Loading...
 
 
read-more

IDA RATU ANOM DALAM PROSESI NGELUNGANG KEGUNUNG-GUNUNG

Tepatnya 2 Oktober 2016, masyarakat Taro Kaja mengikuti prosesi ngiring tapakan Ida Ratu Anom lunga ke gunung-gunung ( daerah desa pakraman seputaran  pegunungan). Ngiring dalam hal ini memiliki makna secara filosofi adalah menempuh atau mengikuti jalan Bhetara/Salah satu manifestasi SinarNya Tuhan setelah Dewa/jalan kebenaran/jalan dharma. Tapakan memiliki arti pijakan atau wahana. Ida Ratu Anom adalah salah satu manifestasiNya yang diyakini masyarakat setempat/Taro Kaja/Amunduk Taro khususnya dan masyrakat Hindu/Bali umumnya sebagai Dewa Penyelamat, Dewa Hujan dan Dewa Cuaca. Wahana beliau adalah barong bangkal (perwujudan simbol babi hutan). Perlu diluruskan pemahaman umat saat ini, bahwa manifestasi beliau adalah berupa sinar suci dan secara dimensi niskala beliau berwujud “Sugra pakulun mangda tan kecakarabawan ida ngewejar puspatan Ida” Pemuda Sangat Tampan Tinggi berkulit putih bersih dan murah senyum serta berpakian putih bersinar menunggangi seekor babi hutan( Bagi yang waskita tembus bathin bisa melihat melalui mata bathin  jika sudah mampu dan jika sudah mendapatkan restu beliau). Memuja beliau semestinya dengan kedalaman jnana manifestasi sinarNya atau perwujudan beliau yang sesungguhNya, dan bukan wahana beliau (sebaiknya jikalau bisa). Babi hutan adalah simbol salah satu awatara wisnu yaitu waraha awatara. Sebagai simbol Dewa Wisnu penyatuan Bumi dan Pertiwi. Wit atau Awal dari terlahir atau terciptanya kehidupan. Konsepsi Purusha dan Predhana.
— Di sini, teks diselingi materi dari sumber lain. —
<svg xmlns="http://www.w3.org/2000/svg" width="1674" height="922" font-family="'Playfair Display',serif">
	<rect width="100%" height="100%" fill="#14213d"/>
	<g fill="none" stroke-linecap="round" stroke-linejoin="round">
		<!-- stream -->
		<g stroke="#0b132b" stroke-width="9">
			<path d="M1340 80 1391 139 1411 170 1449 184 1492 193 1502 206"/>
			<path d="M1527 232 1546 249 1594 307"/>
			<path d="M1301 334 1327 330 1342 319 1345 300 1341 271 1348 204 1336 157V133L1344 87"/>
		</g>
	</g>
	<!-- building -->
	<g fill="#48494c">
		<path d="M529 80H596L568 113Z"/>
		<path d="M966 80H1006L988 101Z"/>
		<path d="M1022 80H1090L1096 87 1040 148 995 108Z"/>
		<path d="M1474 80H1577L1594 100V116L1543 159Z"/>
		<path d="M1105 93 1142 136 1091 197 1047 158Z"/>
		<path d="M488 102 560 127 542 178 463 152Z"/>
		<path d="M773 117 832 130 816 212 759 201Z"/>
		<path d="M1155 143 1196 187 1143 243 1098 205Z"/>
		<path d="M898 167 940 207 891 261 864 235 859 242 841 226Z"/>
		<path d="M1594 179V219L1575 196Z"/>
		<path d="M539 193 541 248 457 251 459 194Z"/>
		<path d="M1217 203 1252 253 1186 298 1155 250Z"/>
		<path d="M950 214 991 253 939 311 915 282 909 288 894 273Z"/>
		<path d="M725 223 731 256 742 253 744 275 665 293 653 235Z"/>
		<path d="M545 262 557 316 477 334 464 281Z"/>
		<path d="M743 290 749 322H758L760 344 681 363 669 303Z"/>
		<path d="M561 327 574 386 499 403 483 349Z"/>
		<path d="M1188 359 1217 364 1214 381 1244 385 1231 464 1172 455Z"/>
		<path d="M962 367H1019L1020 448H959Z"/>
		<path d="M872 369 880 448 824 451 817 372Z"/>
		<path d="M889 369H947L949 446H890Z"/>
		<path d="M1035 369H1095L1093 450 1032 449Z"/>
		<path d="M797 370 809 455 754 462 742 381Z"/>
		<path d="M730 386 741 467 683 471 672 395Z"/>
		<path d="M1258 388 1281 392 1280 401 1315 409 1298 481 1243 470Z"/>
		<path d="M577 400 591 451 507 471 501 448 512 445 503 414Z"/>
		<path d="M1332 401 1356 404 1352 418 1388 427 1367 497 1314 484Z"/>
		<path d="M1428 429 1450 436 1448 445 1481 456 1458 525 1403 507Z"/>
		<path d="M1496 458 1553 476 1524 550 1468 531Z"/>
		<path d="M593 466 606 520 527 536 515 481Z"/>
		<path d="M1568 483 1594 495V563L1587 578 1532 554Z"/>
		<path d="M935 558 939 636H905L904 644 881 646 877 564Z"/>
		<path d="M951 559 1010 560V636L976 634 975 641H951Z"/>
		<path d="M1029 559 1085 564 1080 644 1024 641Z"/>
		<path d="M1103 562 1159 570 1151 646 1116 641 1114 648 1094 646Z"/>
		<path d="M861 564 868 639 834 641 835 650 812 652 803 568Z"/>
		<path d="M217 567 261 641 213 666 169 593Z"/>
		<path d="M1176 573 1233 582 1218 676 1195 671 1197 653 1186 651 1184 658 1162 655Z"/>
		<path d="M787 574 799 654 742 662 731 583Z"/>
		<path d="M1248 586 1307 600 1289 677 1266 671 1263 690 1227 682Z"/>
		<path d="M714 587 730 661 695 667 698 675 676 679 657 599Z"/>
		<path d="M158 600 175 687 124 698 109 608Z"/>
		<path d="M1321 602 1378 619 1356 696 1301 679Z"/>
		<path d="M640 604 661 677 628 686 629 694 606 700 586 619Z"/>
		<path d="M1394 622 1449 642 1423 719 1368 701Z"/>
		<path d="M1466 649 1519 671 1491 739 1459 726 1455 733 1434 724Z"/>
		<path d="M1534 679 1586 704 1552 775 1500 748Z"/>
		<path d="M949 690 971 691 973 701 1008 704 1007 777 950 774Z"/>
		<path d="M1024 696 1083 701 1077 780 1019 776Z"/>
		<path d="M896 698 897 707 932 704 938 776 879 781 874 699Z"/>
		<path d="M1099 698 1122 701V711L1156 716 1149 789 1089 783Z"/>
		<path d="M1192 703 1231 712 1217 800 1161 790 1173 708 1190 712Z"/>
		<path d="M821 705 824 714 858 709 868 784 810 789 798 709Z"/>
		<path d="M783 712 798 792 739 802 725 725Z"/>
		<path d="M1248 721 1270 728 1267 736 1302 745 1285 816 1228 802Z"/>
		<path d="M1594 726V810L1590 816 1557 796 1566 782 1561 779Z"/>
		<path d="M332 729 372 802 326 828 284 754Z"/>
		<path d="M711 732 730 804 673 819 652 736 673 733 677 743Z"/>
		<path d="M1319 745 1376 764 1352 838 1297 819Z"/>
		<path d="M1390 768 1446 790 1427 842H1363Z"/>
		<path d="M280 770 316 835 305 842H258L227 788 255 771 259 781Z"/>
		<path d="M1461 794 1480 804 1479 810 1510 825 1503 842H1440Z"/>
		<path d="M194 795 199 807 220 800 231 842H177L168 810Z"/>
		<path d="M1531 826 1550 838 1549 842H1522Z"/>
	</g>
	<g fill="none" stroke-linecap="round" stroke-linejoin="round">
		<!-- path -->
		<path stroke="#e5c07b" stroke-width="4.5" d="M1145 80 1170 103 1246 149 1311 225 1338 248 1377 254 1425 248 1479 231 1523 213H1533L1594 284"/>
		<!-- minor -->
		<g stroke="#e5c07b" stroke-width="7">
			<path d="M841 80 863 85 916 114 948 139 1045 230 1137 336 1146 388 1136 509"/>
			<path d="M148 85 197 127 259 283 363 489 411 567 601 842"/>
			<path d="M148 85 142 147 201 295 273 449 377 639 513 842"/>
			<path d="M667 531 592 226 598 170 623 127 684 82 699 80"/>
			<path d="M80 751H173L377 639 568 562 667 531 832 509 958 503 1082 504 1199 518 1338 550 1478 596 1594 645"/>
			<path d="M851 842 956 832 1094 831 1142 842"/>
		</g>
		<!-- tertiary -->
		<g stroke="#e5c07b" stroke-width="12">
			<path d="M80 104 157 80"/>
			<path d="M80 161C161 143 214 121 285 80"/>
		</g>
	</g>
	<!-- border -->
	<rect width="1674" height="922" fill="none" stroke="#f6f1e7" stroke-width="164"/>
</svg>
Prosesi ini dilakukan setiap 5 tahun sekali dan tidak hanya diikuti oleh masyarakat Taro Kaja saja, tetapi juga diikuti oleh banyak umat dari Amunduk Taro. Diawali dengan penuuran di Linggih Ida yakni Pura SangHyang Alang dan di lanjutkan dengan prosesi memarga/berjalan (napak pertiwi) dan diikuti oleh semua umat sebagai pengiringNya. Perjalanan diawali menuju Desa Pakraman Tebuana, Desa Pakraman Alas Pujung, Desa Pakraman Sengkaduan, Desa Pakraman Let, Desa Pakraman Belong dan terakhir kembali menuju Desa Pakraman Taro Kaja dan berstana melinggih di Pura SangHyang Alang sampai pukul 23.15 wita.
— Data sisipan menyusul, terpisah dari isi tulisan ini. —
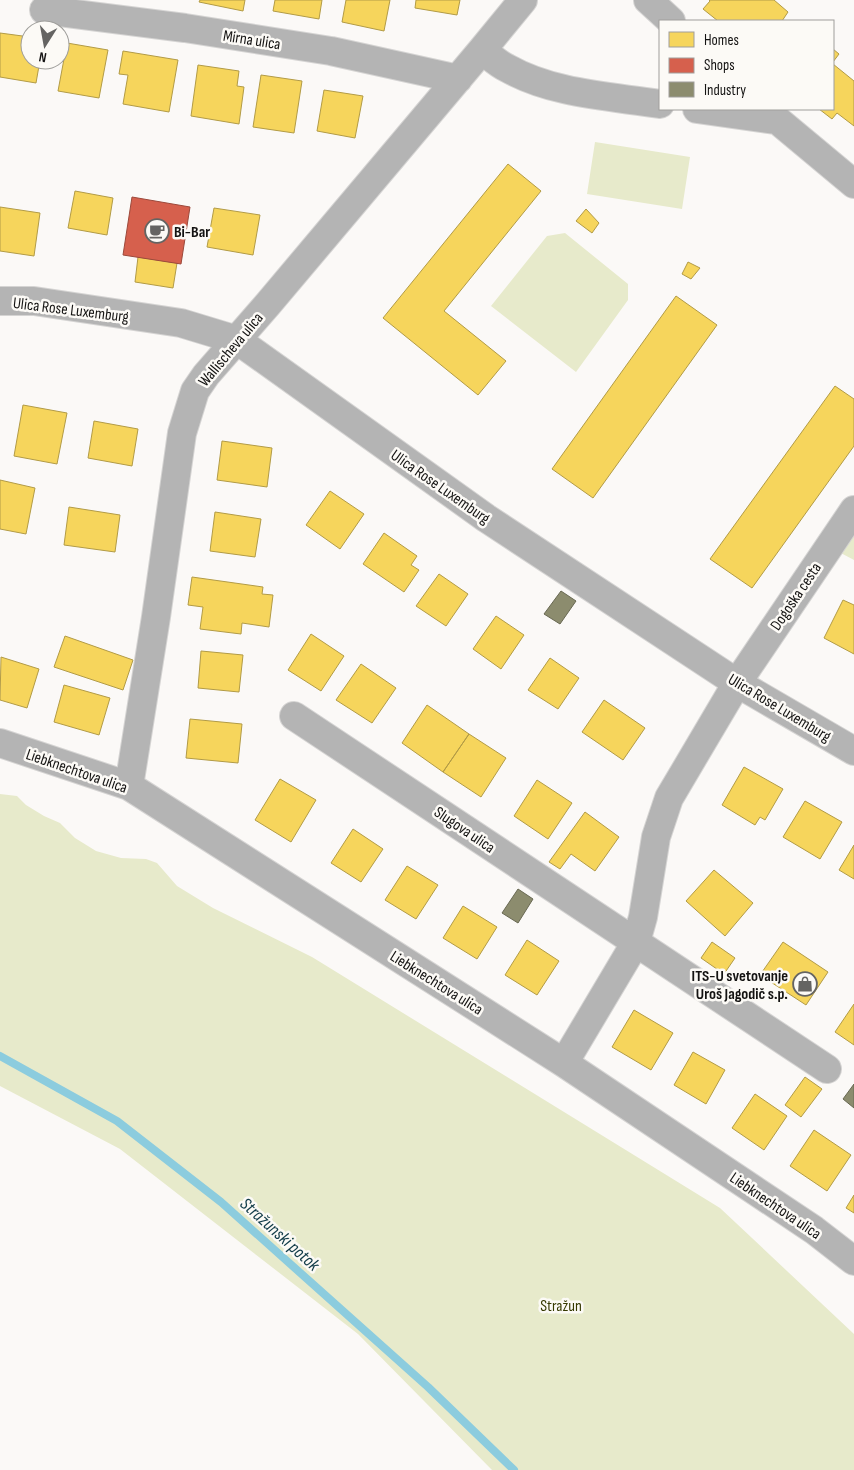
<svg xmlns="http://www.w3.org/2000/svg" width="854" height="1470" font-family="'Sofia Sans Condensed',sans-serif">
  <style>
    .green { fill: #e7eacb }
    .homes { fill: #f6d55c; stroke: #b29b46 }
    .shops { fill: #d6604d; stroke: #9c493b }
    .industry { fill: #8c8c6e; stroke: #686852 }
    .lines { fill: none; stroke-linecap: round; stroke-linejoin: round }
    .stream { stroke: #8cccde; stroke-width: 8 }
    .minor-casing { stroke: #d5d4d3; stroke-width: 30 }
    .minor { stroke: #b4b4b4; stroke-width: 28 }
    .labels { text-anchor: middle; stroke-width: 5; stroke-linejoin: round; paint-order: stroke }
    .street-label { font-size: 16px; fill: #141312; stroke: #fcfaf6 }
    .poi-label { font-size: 16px; font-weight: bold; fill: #141312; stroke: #fcfaf6; text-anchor: start }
    .park-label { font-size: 16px; fill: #363900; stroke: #fcfaf6 }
    .water-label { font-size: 18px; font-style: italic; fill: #113b48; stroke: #fcfaf6 }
  </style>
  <rect width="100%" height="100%" fill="#fbf9f7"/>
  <path class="green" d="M595,142L690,157L682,209L587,194Z
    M565,233L628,284V300L576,372L491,306L547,236Z
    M854,525V560L837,551Z
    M0,794L17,796L26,805L44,816L60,823L75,838L96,851L121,858L146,859L157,863L177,886L213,908L312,957L720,1208L854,1334V1470H492L358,1334L120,1149L0,1086Z"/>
  <path class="homes" d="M200,0H245L243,11L199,2Z
    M275,0H322L319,19L273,11Z
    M346,0H390L384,31L342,22Z
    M416,0H460L457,15L415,8Z
    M709,0H774L788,12L782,21H718L703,9L710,1Z
    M0,33L30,37V60H40L36,83L0,77Z
    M67,43L108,50L99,98L58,91Z
    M833,49L839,54L833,62Z
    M123,51L178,60L169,112L123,104L128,75L119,74Z
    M833,64L854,81V126L837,113L832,119L819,109H833Z
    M198,65L239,71L237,86L244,87L239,124L191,116Z
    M261,75L302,81L294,133L253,127Z
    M324,90L363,96L355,138L317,131Z
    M508,164L541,191L444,311L506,361L478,395L383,318Z
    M75,191L113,198L107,235L68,228Z
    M0,207L40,213L34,256L0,251Z
    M214,208L260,215L253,255L207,247Z
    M586,209L599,223L592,233L576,221Z
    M138,257L177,263L173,288L135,282Z
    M688,262L700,268L691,279L682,274Z
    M676,296L717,325L593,498L552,469Z
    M835,386L854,399V446L752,588L710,559Z
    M23,405L67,413L57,464L14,456Z
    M94,421L138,429L132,466L88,458Z
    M222,441L272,448L267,487L217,480Z
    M0,480L35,488L26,534L0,529Z
    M330,491L364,514L340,549L306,525Z
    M69,507L120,515L115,552L64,545Z
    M215,512L261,519L255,557L210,551Z
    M384,533L417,556L411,565L419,570L404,592L363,564Z
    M439,574L468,594L446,626L416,606Z
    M192,577L263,587L262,594L273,595L269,627L242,623L241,634L200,629L203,607L188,605Z
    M843,600L854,605V654L824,638Z
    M496,616L524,635L501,669L473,649Z
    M311,634L344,656L321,691L288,670Z
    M65,636L133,660L123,690L54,667Z
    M201,651L243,655L239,692L198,688Z
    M1,657L39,669L27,708L0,700Z
    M550,658L579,678L558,709L528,690Z
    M361,664L396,688L372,723L336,700Z
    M64,685L110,698L99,735L54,722Z
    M604,700L645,728L623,760L582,732Z
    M427,705L469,734L443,772L402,743Z
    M190,719L242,724L238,763L186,758Z
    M469,734L506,758L481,797L443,772Z
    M744,767L783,789L765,820L760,817L755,825L722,805Z
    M280,779L316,800L291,842L255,820Z
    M537,780L572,803L548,839L514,816Z
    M805,801L842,822L820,859L783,837Z
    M585,812L619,837L595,871L571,854L560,869L549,862Z
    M353,829L383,849L361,882L331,863Z
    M854,845V879L839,870Z
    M407,866L438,885L416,919L385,900Z
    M714,870L753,903L725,936L686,901Z
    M463,906L497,927L477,959L443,938Z
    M527,940L559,961L537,995L505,975Z
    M712,942L735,958L724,974L701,958Z
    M783,942L828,972L806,1005L760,975Z
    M854,1004V1045L835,1032Z
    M634,1010L673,1033L651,1070L612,1047Z
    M693,1052L725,1070L706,1104L674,1085Z
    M805,1077L822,1089L801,1117L785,1105Z
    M755,1094L787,1116L764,1150L732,1128Z
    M814,1130L851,1155L827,1191L790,1166Z
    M854,1195V1213L846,1208Z"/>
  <path class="shops" d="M132,197L190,207L181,264L123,255Z"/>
  <path class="industry" d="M561,591L576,601L560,624L544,614Z
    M518,889L533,899L518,923L502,913Z
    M854,1084V1108L843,1099Z"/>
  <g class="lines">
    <path class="stream" d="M0,1056L117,1121L221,1202L428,1387L514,1470"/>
    <g class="minor-casing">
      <path id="minor" d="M648,0L671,21
        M44,10L185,28L331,51L458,79
        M482,50C490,56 498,64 507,68C553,94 609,96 660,104
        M697,109L775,120
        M764,109L854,184
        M0,301H34L181,323L237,340L486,518L737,683L854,751
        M294,716L827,1069
        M0,743L129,786L564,1063L814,1230L854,1261
        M129,786L156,617L182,433L195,391L206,375L268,304L482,50L523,0
        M564,1063L636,942L643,917L656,837L669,798L737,683L854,510"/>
    </g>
    <use href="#minor" class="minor"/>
  </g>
  <defs>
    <g id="cafe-ring" transform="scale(1.25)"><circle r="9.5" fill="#fcfaf6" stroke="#656462" stroke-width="1.5"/><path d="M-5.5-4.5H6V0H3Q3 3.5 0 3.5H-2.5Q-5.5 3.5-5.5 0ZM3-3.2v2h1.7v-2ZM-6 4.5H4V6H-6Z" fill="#656462"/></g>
    <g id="shop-ring" transform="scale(1.25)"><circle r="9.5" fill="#fcfaf6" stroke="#656462" stroke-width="1.5"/><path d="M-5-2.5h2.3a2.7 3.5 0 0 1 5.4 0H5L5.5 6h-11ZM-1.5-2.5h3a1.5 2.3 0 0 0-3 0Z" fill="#656462"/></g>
  </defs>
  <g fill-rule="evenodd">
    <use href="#cafe-ring" x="157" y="231"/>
    <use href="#shop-ring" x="805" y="984"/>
  </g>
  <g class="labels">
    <g class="street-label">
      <text transform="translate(252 39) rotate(9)" y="6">Mirna ulica</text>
      <text transform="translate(71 309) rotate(7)" y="6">Ulica Rose Luxemburg</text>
      <text transform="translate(230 349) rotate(-50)" y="6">Wallischeva ulica</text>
      <text transform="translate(441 486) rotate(35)" y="6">Ulica Rose Luxemburg</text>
      <text transform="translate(795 596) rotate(-56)" y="6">Dogoška cesta</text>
      <text transform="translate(780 707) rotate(31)" y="6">Ulica Rose Luxemburg</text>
      <text transform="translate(77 770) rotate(19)" y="6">Liebknechtova ulica</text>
      <text transform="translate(465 829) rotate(34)" y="6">Slugova ulica</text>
      <text transform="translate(437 982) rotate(32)" y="6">Liebknechtova ulica</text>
      <text transform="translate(776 1205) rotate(34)" y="6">Liebknechtova ulica</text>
    </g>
    <g class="poi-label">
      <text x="174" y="237">Bi-Bar</text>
      <text x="788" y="981" text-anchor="end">ITS-U svetovanje<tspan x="788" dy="18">Uroš Jagodič s.p.</tspan></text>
    </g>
    <g class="park-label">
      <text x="561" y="1311">Stražun</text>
    </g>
    <g class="water-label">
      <text transform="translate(280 1234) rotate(42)" y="6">Stražunski potok</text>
    </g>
  </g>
  <rect x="659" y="20" width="175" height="90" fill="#fcfaf6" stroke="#9f9e9b"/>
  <rect x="669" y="32" width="25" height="15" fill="#f6d55c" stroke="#9f9e9b"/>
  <text x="704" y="45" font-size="15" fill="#141312">Homes</text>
  <rect x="669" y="58" width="25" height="15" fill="#d6604d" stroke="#9f9e9b"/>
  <text x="704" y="70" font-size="15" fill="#141312">Shops</text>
  <rect x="669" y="82" width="25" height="15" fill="#8c8c6e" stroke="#9f9e9b"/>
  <text x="704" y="95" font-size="15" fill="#141312">Industry</text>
  <g transform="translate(45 45) rotate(191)"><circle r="24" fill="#fcfaf6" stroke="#9f9e9b"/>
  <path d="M0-4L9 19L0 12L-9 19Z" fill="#656462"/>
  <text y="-8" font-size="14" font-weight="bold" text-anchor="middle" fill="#141312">N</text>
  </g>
</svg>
Prosesi “ngelungang” secara niskala memiliki fungsi menyebar vibrasi positif atau kedewataan ke lingkungan dan macrocosmos. Dan secara sekala mengikat hubungan keharmonisan sesama pawongan dan masyarakat setempat. Konsepsi penyatuan sekala lan niskala inilah menjadi hakekat hidup dalam kehidupan masyarakat hindu yang sesungguhnya. Semoga melalui setiap prosesi keagamaan semacam ini, akan mampu semakin menumbuhkan kedalaman tatwa beragama dan pencerahan hidup yang bermanfaat untuk alam dan semesta.